## DESCRIPTION OF THE TASK:
The material below contains a line with "únicos en Colombia" and a line with "Gouverneur de la BCEAO". Copy exactly those two lines and all lines between them.

_ _ _ _

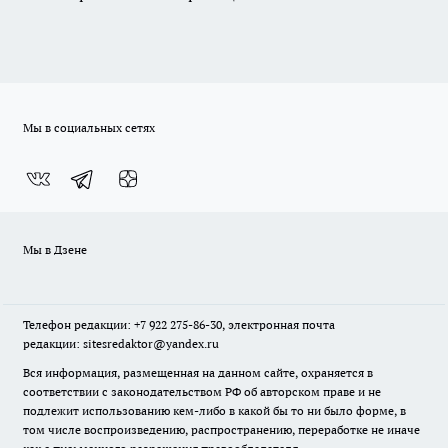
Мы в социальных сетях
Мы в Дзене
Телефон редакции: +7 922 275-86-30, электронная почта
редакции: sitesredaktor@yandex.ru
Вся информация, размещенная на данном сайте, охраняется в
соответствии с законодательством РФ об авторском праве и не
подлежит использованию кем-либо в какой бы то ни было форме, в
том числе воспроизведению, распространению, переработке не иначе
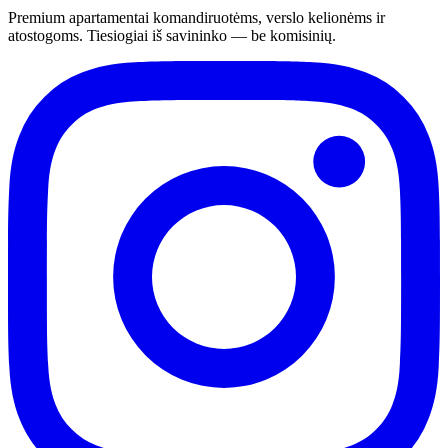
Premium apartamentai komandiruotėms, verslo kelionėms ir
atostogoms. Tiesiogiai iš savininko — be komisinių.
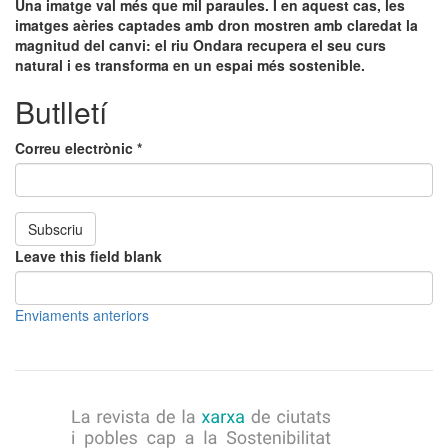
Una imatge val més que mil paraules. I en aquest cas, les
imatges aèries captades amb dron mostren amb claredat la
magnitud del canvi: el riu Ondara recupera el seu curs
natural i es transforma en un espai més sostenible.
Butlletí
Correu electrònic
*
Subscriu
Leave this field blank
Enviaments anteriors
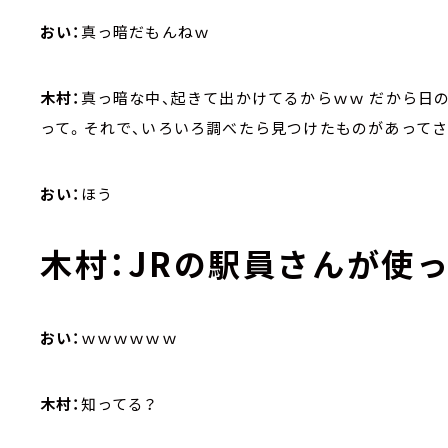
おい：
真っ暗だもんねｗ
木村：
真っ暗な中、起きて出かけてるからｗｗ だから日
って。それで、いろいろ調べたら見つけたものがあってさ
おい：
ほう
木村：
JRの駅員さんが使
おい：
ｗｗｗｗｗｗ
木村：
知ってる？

_ _ _ _

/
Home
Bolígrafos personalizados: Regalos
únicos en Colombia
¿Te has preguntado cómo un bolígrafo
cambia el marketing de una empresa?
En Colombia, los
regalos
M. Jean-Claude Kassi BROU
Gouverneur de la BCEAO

_ _ _ _

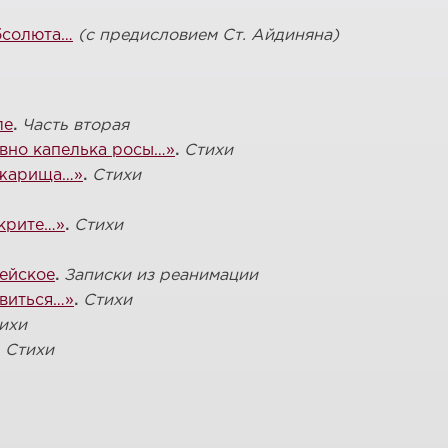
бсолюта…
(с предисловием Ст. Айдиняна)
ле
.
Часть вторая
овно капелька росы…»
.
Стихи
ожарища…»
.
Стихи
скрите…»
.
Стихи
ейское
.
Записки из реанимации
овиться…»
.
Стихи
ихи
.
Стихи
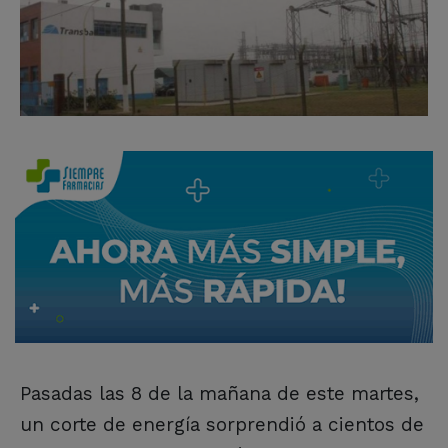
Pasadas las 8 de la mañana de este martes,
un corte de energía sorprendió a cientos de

_ _ _ _

## TASK SOLUTION:
únicos en Colombia
¿Te has preguntado cómo un bolígrafo
cambia el marketing de una empresa?
En Colombia, los
regalos
M. Jean-Claude Kassi BROU
Gouverneur de la BCEAO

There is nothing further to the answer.